In the current study, we invented the EMT index, composed of 38 genes—five for core EMT-TFs and 33 for EMT-related TFs—which can be utilized in identifying mesenchymal HGSOC. In addition, it may be used as a prognostic marker in HGSOC; both in our samples and TCGA HGSOC data, a high EMT index was associated with significantly worse OS. At the same time, it should be noted that the proportion of stromal cells within samples might be reflected in the EMT index.
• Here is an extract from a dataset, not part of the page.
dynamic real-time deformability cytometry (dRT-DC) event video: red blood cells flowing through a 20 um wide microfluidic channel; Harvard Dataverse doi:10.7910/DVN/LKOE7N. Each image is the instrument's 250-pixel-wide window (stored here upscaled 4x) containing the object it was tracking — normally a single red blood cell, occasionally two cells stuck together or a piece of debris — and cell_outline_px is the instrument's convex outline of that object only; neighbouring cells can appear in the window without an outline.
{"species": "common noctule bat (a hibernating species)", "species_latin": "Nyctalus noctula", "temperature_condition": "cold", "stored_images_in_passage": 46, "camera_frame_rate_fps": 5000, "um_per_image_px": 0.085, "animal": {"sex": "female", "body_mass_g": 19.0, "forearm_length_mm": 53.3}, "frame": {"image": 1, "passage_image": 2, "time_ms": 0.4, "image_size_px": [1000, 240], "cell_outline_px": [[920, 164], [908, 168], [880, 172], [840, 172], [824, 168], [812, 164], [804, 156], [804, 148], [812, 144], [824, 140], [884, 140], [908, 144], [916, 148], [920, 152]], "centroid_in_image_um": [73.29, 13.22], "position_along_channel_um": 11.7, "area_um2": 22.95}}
Indeed, a higher proportion of stromal cells in HGSOC is known to be associated with worse OS [41]. Furthermore, various molecules, such as E-cadherin, N-cadherin, EpCAM, and vimentin, are involved in the EMT process [11]. A complex network of TFs is known to regulate EMT, leading to the downregulation of epithelial genes and the upregulation of mesenchymal genes [11,42]. We also observed various molecules or genes related to the EMT index and regulators of EMT, including vimentin and TGFβ, which were differentially expressed between the two types of HGSOC.

In terms of anti-EMT therapy, TGFβ is one of the best-studied therapeutic targets in cancer. Phase I and II clinical trials of fresolimumab (a monoclonal anti-TGFβ antibody) have been conducted in renal cell carcinoma, melanoma, mesothelioma, and breast cancer [43,44,45]. In ovarian cancer, blockade of TGFβ signaling with antibodies reversed EMT in epithelial ovarian cancer ascites-derived cell spheroids [46] and increased platinum sensitivity in a xenograft mouse model [47]. More research is needed to elucidate the therapeutic strategy of anti-EMT therapies in HGSOC.
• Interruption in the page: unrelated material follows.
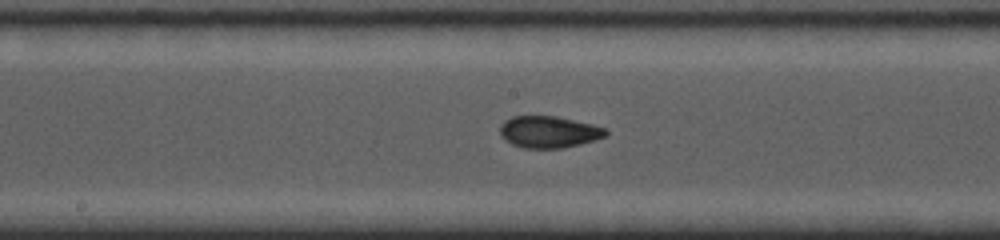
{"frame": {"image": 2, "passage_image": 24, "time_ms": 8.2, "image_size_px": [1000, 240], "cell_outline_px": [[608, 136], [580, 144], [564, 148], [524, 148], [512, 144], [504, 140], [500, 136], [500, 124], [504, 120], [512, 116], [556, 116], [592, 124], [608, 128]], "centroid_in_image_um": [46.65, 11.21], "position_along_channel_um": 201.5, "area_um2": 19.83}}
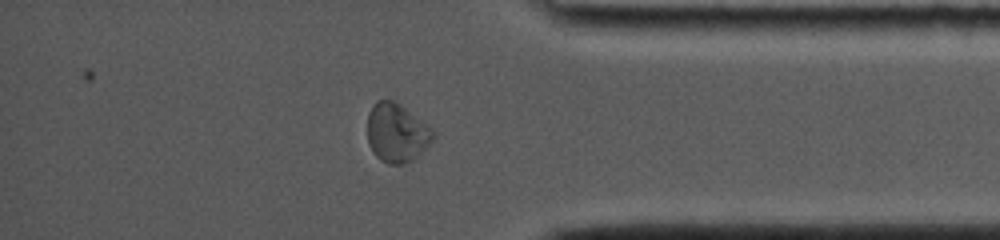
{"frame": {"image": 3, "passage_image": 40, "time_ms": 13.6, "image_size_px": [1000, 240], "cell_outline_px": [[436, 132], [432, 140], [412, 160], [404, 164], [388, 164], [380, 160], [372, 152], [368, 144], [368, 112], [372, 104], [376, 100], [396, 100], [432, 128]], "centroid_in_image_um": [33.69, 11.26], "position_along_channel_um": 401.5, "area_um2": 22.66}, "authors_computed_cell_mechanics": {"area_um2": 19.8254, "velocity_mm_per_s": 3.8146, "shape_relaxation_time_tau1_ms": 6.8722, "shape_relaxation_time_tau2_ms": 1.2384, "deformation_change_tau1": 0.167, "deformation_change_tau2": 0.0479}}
Based on our study results, if an individual is identified to have a high-EMT-index HGSOC, so poor prognosis is expected, clinicians might prescribe additional targeted agents (e.g., bevacizumab) more actively. Clinicians might also consider dose-dense chemotherapy or extended chemotherapy cycles. After primary treatment, a more intensive surveillance schedule might be administered for an individual. Incorporating the EMT index with the well-known clinicopathologic risk factors of HGSOC, researchers might develop models predicting treatment response and prognosis more accurately. In this manner, we believe that precision cancer medicine can be facilitated in ovarian cancer with a relatively poorer prognosis than any other cancer.
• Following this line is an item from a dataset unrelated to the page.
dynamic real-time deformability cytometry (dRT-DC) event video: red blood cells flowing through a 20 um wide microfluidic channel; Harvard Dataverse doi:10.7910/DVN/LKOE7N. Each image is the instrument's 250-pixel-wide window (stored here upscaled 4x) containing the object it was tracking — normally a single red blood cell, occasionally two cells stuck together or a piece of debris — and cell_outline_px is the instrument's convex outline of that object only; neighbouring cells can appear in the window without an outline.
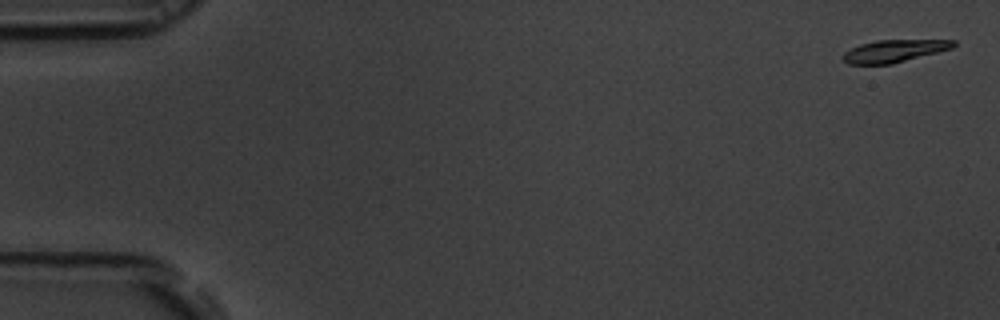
{"species": "common noctule bat (a hibernating species)", "species_latin": "Nyctalus noctula", "temperature_condition": "room temperature", "stored_images_in_passage": 56, "camera_frame_rate_fps": 3000, "um_per_image_px": 0.085, "animal": {"sex": "male", "body_mass_g": 19.5, "forearm_length_mm": 54.6}, "frame": {"image": 1, "passage_image": 2, "time_ms": 0.333, "image_size_px": [1000, 320], "cell_outline_px": [[956, 44], [952, 48], [892, 64], [848, 64], [844, 60], [844, 52], [860, 44], [876, 40], [956, 40]], "centroid_in_image_um": [76.01, 4.33], "position_along_channel_um": 9.0, "area_um2": 14.22}}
Our study has several limitations. First, the small sample size might be one of the most problematic issues. In survival analysis, we could not conduct multivariate analysis adjusting for clinicopathologic factors. Thus, our study results should be validated in a large, multi-institutional HGSOC cohort. Second, our study results were only derived from bulky specimens composed of various malignant and non-malignant cells. Therefore, specific gene signatures of the mesenchymal HGSOC samples might be a mixed result originating from malignant epithelial or mesenchymal cells and non-malignant cells, such as CAFs, endothelial cells, and immune cells [29]. To elucidate the exact cellular compositions and heterogeneity in tumor cells, as well as the cell-to-cell interactions within the tumor microenvironment, further singe-cell-level studies should be conducted. Such studies might supplement and enhance our study results. Nevertheless, we believe that the methodology of our study, especially the step-by-step integrative analysis methods, can be also used in other malignancy types.

5. Conclusions

In conclusion, we investigated the molecular characteristics of HGSOC by utilizing exome and transcriptome sequencing data. Two distinctive types of HGSOC (HRR-activated and mesenchymal) were identified, which could be helpful for personalized HGSOC treatment. Furthermore, our novel EMT index seems to be a potential prognostic biomarker for HGSOC. Patients with high-EMT-index tumors showed significantly worse OS than those with low-EMT-index tumors. As such, molecules or genes related to the EMT index can be therapeutic targets for the treatment of HGSOC.